A morte não é o fim do indivíduo, assim como o nascimento não é o começo. O que é então a morte? A morte significa que a alma, juntamente com seu corpo sutil, que abrange a mente com todas as suas impressões, deixa o corpo denso. Essas impressões se tornam as sementes do futuro nascimento. É principalmente o último pensamento de um indivíduo que decide seu futuro nascimento. Os últimos pensamentos são moldados pelos desejos predominantes de sua vida. Portanto, os desejos são as raízes do nascimento e da morte. Ao destruirmos os desejos, combatemos as raízes do karma e escapamos do ciclo de nascimento e morte. No entanto, isso só é possível através da meditação sincera.

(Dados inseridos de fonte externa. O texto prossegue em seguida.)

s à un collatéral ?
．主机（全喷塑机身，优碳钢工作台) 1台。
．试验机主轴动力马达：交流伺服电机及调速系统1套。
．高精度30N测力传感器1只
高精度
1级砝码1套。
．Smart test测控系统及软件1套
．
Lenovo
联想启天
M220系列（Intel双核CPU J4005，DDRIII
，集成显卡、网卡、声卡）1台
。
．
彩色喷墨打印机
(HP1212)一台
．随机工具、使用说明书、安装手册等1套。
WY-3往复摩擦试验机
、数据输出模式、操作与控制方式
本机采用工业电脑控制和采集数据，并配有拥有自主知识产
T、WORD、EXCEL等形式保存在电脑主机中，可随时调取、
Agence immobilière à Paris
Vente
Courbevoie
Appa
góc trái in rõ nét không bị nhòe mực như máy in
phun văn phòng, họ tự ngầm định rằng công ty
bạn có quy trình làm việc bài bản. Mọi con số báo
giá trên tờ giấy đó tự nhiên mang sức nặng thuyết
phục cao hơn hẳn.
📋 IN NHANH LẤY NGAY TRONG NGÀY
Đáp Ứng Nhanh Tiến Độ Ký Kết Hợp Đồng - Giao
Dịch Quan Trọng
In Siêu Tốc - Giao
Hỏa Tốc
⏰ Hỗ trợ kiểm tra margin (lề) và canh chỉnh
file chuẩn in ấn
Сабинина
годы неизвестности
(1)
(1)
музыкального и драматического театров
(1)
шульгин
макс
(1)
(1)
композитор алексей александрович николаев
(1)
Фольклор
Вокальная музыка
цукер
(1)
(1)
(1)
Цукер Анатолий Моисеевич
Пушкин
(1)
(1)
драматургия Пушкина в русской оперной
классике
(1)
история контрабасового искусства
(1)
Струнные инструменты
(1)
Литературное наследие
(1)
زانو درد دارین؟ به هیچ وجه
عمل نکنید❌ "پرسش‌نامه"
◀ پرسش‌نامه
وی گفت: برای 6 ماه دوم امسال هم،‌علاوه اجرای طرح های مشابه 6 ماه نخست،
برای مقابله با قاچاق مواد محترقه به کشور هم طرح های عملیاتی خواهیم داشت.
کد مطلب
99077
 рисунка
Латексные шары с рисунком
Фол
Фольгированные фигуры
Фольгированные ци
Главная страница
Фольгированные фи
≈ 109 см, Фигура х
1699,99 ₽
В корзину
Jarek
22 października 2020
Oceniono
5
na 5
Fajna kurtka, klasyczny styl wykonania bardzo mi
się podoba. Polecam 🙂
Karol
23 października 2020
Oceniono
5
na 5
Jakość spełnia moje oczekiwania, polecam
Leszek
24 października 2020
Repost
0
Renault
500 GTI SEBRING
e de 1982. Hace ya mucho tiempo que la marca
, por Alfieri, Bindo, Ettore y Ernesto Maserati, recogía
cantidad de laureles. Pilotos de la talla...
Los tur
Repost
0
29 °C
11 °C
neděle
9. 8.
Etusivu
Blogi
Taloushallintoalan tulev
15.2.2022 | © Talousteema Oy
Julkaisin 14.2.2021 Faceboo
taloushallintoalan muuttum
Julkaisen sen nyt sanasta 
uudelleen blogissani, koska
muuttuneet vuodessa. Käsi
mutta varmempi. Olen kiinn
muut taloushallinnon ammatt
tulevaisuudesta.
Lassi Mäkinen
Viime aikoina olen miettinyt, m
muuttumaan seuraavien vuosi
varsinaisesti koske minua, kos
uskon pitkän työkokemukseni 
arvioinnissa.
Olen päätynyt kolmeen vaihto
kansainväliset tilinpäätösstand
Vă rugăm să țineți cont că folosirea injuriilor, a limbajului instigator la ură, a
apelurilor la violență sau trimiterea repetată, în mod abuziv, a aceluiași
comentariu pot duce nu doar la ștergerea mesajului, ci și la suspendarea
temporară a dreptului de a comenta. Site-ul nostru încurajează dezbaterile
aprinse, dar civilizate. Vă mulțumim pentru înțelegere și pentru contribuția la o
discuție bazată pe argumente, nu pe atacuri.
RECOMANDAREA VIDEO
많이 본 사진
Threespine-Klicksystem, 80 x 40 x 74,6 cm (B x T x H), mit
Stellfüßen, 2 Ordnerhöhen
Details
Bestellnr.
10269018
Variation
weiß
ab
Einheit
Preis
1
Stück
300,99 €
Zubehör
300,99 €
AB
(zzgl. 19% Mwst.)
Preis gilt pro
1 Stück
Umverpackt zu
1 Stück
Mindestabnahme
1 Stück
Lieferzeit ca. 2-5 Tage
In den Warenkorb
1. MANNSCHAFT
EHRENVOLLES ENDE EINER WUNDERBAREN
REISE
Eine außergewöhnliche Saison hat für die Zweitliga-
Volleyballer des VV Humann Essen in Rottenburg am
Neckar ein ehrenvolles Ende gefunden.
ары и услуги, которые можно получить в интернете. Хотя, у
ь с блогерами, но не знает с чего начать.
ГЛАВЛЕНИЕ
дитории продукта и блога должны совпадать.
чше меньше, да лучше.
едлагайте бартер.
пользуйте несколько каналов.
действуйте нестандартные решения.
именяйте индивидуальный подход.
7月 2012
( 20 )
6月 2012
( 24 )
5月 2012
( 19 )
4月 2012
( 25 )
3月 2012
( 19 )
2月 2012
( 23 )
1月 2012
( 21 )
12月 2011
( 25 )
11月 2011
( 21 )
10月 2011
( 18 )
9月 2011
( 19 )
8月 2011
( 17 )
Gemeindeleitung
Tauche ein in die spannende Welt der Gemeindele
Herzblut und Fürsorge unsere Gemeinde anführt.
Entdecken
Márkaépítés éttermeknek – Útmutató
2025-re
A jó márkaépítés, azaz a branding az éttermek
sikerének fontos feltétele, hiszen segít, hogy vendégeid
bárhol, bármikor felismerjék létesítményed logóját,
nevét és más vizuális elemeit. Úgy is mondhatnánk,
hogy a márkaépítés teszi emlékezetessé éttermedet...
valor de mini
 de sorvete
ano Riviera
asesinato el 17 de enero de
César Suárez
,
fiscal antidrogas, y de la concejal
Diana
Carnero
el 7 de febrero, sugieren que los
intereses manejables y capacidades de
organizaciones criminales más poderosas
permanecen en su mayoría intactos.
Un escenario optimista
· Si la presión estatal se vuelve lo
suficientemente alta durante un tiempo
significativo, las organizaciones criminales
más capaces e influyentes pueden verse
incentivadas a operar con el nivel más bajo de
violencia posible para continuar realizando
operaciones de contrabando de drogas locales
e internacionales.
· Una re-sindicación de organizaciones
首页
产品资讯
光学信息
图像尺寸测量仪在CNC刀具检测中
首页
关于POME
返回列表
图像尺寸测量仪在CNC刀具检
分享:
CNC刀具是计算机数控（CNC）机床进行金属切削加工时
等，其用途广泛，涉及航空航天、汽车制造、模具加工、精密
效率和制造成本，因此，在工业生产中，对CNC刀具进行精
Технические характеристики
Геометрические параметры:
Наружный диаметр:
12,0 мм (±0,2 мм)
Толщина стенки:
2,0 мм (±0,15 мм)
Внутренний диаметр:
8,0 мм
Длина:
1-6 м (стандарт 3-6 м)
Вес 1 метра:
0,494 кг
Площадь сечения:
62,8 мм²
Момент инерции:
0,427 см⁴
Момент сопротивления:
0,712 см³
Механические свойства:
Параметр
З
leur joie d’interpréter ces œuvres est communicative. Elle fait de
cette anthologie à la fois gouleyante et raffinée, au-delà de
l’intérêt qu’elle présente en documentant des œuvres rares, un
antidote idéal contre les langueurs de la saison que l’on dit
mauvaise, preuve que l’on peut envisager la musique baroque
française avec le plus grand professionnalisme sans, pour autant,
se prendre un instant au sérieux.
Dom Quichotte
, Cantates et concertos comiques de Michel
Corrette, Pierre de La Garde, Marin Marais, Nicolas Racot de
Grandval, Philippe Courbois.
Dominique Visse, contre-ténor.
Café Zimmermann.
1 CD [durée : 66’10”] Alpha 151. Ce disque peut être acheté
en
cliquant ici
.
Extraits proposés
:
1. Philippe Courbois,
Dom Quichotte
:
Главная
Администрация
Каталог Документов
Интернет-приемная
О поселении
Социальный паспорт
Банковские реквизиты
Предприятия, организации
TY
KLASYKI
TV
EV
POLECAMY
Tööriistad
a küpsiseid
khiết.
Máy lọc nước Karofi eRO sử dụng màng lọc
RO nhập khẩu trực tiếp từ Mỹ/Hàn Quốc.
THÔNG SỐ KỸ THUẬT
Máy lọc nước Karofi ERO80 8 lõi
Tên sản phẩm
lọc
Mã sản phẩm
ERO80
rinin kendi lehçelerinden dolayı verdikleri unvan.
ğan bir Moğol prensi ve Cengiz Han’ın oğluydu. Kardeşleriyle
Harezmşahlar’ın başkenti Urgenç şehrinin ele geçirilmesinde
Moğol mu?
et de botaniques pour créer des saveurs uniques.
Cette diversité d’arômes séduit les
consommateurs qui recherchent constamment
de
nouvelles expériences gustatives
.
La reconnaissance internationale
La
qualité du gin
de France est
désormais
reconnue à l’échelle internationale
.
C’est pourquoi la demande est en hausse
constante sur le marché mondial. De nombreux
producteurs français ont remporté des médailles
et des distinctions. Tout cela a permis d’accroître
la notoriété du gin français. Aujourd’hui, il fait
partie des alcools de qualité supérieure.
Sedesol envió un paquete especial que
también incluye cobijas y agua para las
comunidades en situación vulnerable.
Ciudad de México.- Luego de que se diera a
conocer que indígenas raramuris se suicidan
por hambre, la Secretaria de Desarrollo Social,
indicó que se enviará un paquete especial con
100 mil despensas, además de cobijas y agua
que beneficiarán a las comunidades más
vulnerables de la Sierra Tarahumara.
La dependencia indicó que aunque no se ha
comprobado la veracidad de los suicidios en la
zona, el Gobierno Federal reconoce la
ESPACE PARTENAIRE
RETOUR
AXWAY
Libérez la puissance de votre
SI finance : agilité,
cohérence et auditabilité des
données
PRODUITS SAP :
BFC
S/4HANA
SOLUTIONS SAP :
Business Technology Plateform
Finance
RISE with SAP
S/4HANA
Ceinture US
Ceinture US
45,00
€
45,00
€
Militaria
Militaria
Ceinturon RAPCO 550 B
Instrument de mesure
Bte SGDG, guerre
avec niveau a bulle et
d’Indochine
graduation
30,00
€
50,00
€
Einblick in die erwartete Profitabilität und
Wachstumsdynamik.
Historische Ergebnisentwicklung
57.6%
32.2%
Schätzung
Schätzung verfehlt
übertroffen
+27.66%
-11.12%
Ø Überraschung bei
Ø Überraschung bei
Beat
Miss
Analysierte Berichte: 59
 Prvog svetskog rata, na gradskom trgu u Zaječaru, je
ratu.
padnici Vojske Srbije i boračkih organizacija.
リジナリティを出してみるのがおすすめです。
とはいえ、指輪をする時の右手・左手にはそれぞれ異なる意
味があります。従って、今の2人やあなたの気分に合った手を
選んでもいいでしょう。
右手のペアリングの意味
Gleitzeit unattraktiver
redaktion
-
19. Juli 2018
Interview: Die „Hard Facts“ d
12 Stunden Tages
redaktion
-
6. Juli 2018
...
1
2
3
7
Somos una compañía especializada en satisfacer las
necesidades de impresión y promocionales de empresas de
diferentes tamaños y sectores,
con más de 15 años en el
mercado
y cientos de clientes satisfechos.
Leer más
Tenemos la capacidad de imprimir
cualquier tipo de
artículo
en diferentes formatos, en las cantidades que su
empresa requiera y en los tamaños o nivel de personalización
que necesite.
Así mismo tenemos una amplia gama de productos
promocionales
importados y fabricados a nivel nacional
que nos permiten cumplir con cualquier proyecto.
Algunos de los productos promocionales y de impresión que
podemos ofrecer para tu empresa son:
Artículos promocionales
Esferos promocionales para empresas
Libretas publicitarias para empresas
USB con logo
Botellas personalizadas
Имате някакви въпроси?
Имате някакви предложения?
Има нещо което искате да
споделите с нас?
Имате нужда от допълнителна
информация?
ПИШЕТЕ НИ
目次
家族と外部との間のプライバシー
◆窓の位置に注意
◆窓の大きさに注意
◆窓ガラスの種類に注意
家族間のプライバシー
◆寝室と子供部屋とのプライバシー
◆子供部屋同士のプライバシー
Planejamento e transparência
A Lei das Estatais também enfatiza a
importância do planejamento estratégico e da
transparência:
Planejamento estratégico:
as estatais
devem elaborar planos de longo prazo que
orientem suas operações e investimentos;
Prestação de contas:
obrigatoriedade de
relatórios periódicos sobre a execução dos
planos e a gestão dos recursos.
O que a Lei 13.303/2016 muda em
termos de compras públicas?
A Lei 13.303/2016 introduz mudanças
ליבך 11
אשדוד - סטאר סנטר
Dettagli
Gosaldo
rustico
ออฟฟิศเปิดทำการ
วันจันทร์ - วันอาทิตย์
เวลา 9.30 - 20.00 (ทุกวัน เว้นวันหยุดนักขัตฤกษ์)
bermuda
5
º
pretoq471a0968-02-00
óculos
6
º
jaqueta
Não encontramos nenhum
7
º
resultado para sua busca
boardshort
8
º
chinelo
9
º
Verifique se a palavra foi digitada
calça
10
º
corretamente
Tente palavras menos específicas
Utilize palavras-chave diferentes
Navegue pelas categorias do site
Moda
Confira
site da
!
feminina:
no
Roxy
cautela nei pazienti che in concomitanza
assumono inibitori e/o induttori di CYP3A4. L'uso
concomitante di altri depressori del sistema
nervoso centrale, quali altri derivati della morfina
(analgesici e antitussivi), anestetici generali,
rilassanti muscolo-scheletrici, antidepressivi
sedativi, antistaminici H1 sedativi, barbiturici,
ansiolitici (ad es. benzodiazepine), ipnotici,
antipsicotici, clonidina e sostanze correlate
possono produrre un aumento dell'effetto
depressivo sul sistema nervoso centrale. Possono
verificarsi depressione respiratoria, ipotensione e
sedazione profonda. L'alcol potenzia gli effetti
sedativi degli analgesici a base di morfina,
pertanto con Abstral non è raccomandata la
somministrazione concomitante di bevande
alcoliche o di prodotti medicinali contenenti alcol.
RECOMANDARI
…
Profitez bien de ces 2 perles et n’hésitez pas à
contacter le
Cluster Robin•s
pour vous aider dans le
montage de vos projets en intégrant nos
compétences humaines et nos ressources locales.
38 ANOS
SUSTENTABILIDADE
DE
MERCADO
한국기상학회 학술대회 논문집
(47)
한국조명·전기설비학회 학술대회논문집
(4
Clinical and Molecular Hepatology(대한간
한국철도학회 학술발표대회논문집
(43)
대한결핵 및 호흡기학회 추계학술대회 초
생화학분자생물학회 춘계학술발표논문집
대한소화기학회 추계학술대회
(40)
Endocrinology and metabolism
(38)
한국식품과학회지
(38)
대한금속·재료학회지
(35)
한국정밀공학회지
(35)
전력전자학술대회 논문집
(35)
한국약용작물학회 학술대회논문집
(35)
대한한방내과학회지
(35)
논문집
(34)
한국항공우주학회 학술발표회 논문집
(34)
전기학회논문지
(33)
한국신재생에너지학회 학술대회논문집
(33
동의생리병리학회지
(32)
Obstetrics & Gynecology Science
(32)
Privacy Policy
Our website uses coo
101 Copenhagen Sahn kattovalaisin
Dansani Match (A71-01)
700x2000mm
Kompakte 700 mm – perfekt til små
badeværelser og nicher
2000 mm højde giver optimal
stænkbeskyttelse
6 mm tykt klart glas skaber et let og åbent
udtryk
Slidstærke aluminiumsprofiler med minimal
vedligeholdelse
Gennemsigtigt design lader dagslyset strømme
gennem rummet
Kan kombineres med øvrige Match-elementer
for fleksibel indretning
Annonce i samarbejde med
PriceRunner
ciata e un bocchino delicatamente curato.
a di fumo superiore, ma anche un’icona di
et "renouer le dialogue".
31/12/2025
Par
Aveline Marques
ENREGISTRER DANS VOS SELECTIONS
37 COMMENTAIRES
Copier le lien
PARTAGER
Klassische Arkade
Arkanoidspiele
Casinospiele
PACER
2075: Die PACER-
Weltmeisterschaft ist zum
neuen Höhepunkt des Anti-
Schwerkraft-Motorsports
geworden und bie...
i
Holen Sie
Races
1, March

A Gita (2:71) diz claramente: “Aquele que abre mão de todos os desejos e está livre de todos os apegos, egoísmo e sede de prazeres alcança a paz”. Tal é o estado de uma alma realizada em Deus. Ao alcançarmos esse estado, vencemos a ilusão. Permanecendo estabelecidos nesse estado, mesmo no último momento, alcançamos a bem-aventurança de Brahman. Quando um indivíduo toma consciência da imortalidade da alma, alcança a libertação. O ciclo de nascimento e morte cessa para esse indivíduo em particular. Assim, é responsabilidade de cada um alcançar a libertação com a graça de Deus e daqueles já libertos.

Como Deus é infinito, as almas corporificadas (jivas), de acordo com as escrituras hindus, são também infinitas. Uma jiva passa por 8.400.000 de úteros antes de alcançar a libertação. Entre essas passagens, 400.000 nascimentos são em úteros humanos. Quando alcançamos o nascimento humano devemos agir com sensibilidade, usando de discriminação para conhecer a vontade de Deus. Assim, pela prática da meditação desenvolvemos a intuição e aceleramos a evolução em apenas um nascimento.